You may want the on-fail=block for the promote action though.
in galera the datastore usually ends up corrupted if you stop half-way through an rsync, so we tell pacemaker to leave it alone :-(

> 
>>> (3) promote the designated slave as master
>>> (4) start the old master as slave
>> 
>> (4) is pretty tricky.  Assuming you use master/slave, its supposed to be in
>> this state already after the demote in step (1).
> 
> Back to Pacemaker and our RA. A demote in PostgreSQL is really a stop + start as
> slave. So after a demote, as the master actually did stopped and restart as
> slave, the designated slave to be promoted must have the "shutdown checkpoint"
> in its transaction log from the old master.
> 
>> If you’re just using clones,
>> then you’re in even more trouble because pacemaker either wouldn’t have
>> stopped it or won’t want to start it again.
> 
> We are using stateful clones with the master/slave role. 
> During a Pacemaker "move" (what I call a switchover), the resource is demoted
> in the source node and promoted in destination one.  Considering a demote in
> PostgreSQL is a stop/start(as slave), we are fine with (1) (3) and (4): 
> 
> (1) the demote did stop the old master (and restarted it as slave)
> (3) the designated slave is promoted 
> (4) the old master, connect to the new master
> 
> About (4), as the old master is restarted as a slave in (1), it just wait to
> be able to connect to the new master during (2) and (3) occurs. It might be
> either the "master IP address" that finally appears or some setup in the "post
> promote" notification, etc.
> 
>> See more below.
>> 
>>> As far as we understand Pacemaker, migrate-to and migrate-from capabilities
>>> allows to distinguish if we are moving a resource because of a failure or
>>> for a controlled switchover situation. Unfortunately, these capabilities
>>> are ignored for cloned and multi-state resources…
>> 
>> Yeah, this isn’t really the right use-case.
>> You need to be looking more at the promote/demote cycle.
>> 
>> If you turn on notifications, then in a graceful switchover (eg. the node is
>> going into standby) you will get information about which node has been
>> selected to become the new master when calling demote on the old master.
>> Perhaps you could ensure (2) while performing (1).
> 
> Our RA is already working. It already uses promote/demode notifications. See
> 
>  https://github.com/dalibo/pgsql-resource-agent/blob/master/multistate/script/pgsqlms
> 
> But I fail to understand how I could distinguish, even from notifications, a
> failing scenario from a move/switchover one.
> 
> During a failure on master, Pacemaker will first try to demote it and even
> fence the node if needed. In notification, I will receive the same informations
> than during a move, isn't it?

not quite

> 
> Or maybe you think about comparing active/master/slave/stop/inactive resources
> from notification between the pre and post-demote to deduce if the old master
> is still alive as a slave [1]?

right. if its a migration, then the old master will appear in both $OCF_RESKEY_CRM_meta_notify_master_uname and $OCF_RESKEY_CRM_meta_notify_demote_uname but not $OCF_RESKEY_CRM_meta_notify_stop_uname

> In this scenario, I suppose we would have to keep
> the name of the old master in a private attribute in the designated slave to be
> promoted to compare the states of the old master?

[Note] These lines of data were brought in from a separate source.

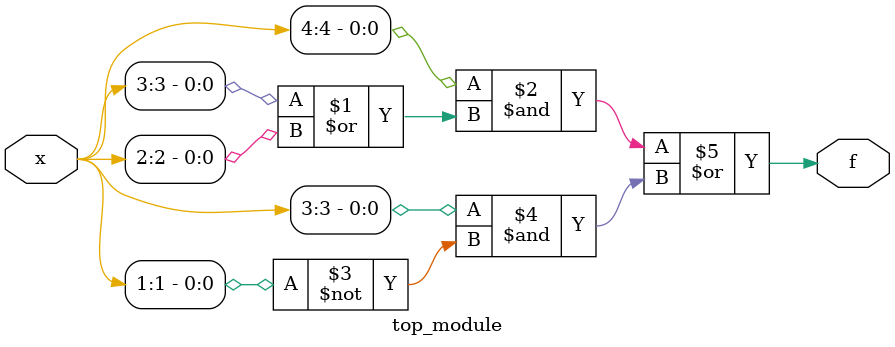
<source format=v>
module top_module (
    input [4:1] x, 
    output f );
    assign f = (x[4]&(x[3] | x[2])) | (x[3]&(~x[1]));
endmodule

</source>
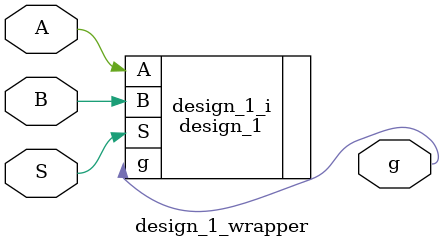
<source format=v>
`timescale 1 ps / 1 ps

module design_1_wrapper
   (A,
    B,
    S,
    g);
  input A;
  input B;
  input S;
  output g;

  wire A;
  wire B;
  wire S;
  wire g;

  design_1 design_1_i
       (.A(A),
        .B(B),
        .S(S),
        .g(g));
endmodule

</source>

OCF_RESKEY_CRM_meta_notify_master_uname should already have it

> 
> [1] https://github.com/ClusterLabs/pacemaker/blob/master/doc/Pacemaker_Explained/en-US/Ch-Advanced-Resources.txt#L942
> 
>> Its not ideal, but you could have (4) happen in the post-promote notification.
>> Notify actions aren’t /supposed/ to change resource state but it has been
>> done before.
> 
> The step 4 is fine, no problem with it, no need to mess with it, again, sorry
> for the confusion.
> 
> I am sure we can probably find a workaround to this problem, but it seems to me
> it requires some struggling and wrestling in the code to bend it to what we try
> to achieve.
> 
> I thought using migrate-to/migrate-from would have been much cleaner code and
> almost self documented compare to some more conditional blocks with complex
> manipulation and computation (eg. dealing with array of nodes to compare states
> during pre/post demote).

Far from it, migrate-to/migrate-from are incredibly complex inside pacemaker.